What will that mean? Below are a few things Anabaptists are likely to institute, either de jure through legislation, or de facto through social taboos. For convenience, they are broken into things right-wingers will probably hate, things left-wingers will probably hate, and things everyone who is not an Anabaptist will probably hate. Some might not be immediately obvious why Anabaptists would push them. Think anti-technology Ludditism, combined with an economic model that employs most members on small family or communal farms and businesses, where children are significant economic producers. The list is certainly not exhaustive. YMMV on where in the chart you might put things based on your particular flavor of left/right/other.
| Things Right Wingers Will Probably Hate | Things Left Wingers Will Probably Hate | Things Everyone Who is not an Anabaptist Will Probably Hate |
|---|---|---|
| No cars | Few women in the work force, and restrictions on the types of work they do | No fun of any kind (no sex, drugs, and rock-and-roll; and no alcohol or gambling) |
| No right to bear arms | No LGBTQ+ rights | Really ugly clothes |
| Child marriages/reduced age of consent | Creationism taught in schools | Return of child labor |
| Pacifism (reduced military spending or possibly total disarmament) | No vaccine or other medical mandates | Businesses closed on holy days |
| Bans on pesticides and fertilizers | Laissez-faire attitude toward regulation of businesses | No funding for scientific or medical research |
So, this is for PA. In states like California, would people be free of religious domination? If the model is right, it might take longer, but the process could be inexorably the same. After the Mormons fill up Utah, will they eventually spill over into the entire southwest?
Zombie Antibodies
A few things might disrupt the fundamentalist zombie horde and derail the crazy train to the new theocracy. Note, again, this is not an exhaustive list.
-
A new religion – Are we entering a new Axial Age when new religions arise reconciling the contradiction between modern forces like rapid technological progress, capitalism, and democracy with human Darwinian pressures? I do not foresee such a religion, and honestly cannot conceive what it might look like. But which ancient ancestor would have conceived of Judaism, Christianity, or Islam - other than Abraham, Jesus, and Mohammed? -
A new technology – Maybe artificial wombs coupled with Chat-GPT nannies, to relieve the discomforts of pregnancy, childbirth, and child rearing? -
A new system – Something that could flip the cost-benefit analysis of having children might entice seculars to the delivery room. [Estimates for raising a child through adulthood](https://www.investopedia.com/articles/personal-finance/090415/cost-raising-child-america.asp) (not including college costs) are about $300,000. Government payment to parents to make childbearing less expensive might help. Although [countries that have experimented](https://money.com/government-pays-have-a-baby-low-birth-rate/) with this have seen limited success at best. Another idea is giving parents the right to cast votes on behalf of their children. This might give them more power and encourage them to evolve their own creative solutions. Or maybe something more dystopian will emerge, like corporate parenting, where corporations take the responsibility of raising children, but then harvest their future earnings.
Distasteful Darwin
In conclusion, I leave the reader with a parable.

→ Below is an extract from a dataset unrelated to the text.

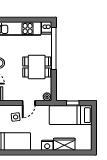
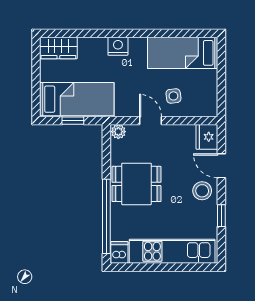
door: (29, 103) -> (150, 121), hinge flipped
wardrobe: (64, 144) -> (58, 48), moved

Once upon a time, there were two sheep, Maude and Mary. Maude lived a long happy life. She always had enough food to eat, she had lots of good, fulfilling sex with hot rams (and even a few pretty ewes). She had a fulfilling job and travelled the world. But Maude had no lambs.
Mary the sheep lived a short, miserable life in an oppressive, mis-ewe-onistic ramtriarchy. But she had many little lambs (with raggedy, itchy fleece like homespun – the white as snow stuff is only for nursery rhymes). Looking at Mary, you might wonder why she even bothered to live. You might even conclude her life is repugnant. But her lambs still frolic happily in the fields, grateful to be alive.

“Daddy, why are seculars so much worse at Darwinian survival than us, when they learn it in school and we don’t?”